◆ Task goal: Please retype the records below exactly, from the first line down to and including the line with "더해져 여리하면서도 시원한".

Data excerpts
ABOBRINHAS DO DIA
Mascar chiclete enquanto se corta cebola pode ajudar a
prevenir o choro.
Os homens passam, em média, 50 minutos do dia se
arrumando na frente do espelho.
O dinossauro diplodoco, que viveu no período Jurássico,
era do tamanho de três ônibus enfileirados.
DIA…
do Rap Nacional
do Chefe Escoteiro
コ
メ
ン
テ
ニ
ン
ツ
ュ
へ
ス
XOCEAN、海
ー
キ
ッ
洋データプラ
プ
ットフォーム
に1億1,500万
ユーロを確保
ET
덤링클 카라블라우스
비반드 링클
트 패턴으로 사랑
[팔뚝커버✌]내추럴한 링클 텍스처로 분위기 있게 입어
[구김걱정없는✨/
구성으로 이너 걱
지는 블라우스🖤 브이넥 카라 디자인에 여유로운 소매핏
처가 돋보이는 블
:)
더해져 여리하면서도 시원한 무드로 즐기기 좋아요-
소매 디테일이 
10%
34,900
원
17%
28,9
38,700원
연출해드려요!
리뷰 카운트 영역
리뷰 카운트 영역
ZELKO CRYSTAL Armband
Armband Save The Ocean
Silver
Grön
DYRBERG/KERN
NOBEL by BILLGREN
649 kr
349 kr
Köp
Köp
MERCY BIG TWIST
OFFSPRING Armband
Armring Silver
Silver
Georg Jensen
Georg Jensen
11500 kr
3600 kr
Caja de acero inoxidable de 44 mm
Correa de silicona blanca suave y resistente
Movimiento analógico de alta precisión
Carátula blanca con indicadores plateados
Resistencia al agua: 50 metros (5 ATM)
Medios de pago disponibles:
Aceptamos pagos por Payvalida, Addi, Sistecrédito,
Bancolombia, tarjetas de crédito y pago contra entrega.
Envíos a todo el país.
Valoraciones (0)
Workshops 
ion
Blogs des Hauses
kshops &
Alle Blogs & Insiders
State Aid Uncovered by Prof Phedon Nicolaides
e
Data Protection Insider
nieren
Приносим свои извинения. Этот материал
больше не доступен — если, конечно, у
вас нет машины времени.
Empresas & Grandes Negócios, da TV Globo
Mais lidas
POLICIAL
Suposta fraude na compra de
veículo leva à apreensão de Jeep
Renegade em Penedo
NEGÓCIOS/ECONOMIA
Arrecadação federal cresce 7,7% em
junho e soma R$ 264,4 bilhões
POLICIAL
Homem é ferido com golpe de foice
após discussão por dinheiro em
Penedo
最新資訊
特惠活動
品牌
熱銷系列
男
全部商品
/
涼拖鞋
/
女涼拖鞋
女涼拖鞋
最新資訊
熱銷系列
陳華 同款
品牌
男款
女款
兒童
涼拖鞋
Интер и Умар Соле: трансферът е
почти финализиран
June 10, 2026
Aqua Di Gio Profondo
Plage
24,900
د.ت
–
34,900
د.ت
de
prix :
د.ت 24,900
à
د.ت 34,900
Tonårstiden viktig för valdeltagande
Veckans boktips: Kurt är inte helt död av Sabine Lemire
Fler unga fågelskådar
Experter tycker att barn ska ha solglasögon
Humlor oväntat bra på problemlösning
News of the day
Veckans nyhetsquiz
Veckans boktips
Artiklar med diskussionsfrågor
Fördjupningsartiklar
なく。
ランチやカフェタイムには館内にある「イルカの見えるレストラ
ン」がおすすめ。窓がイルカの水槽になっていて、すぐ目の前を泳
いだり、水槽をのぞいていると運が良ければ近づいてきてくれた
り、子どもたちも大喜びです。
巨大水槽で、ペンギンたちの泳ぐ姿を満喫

◆ Answer to the exercise:
ABOBRINHAS DO DIA
Mascar chiclete enquanto se corta cebola pode ajudar a
prevenir o choro.
Os homens passam, em média, 50 minutos do dia se
arrumando na frente do espelho.
O dinossauro diplodoco, que viveu no período Jurássico,
era do tamanho de três ônibus enfileirados.
DIA…
do Rap Nacional
do Chefe Escoteiro
コ
メ
ン
テ
ニ
ン
ツ
ュ
へ
ス
XOCEAN、海
ー
キ
ッ
洋データプラ
プ
ットフォーム
に1億1,500万
ユーロを確保
ET
덤링클 카라블라우스
비반드 링클
트 패턴으로 사랑
[팔뚝커버✌]내추럴한 링클 텍스처로 분위기 있게 입어
[구김걱정없는✨/
구성으로 이너 걱
지는 블라우스🖤 브이넥 카라 디자인에 여유로운 소매핏
처가 돋보이는 블
:)
더해져 여리하면서도 시원한 무드로 즐기기 좋아요-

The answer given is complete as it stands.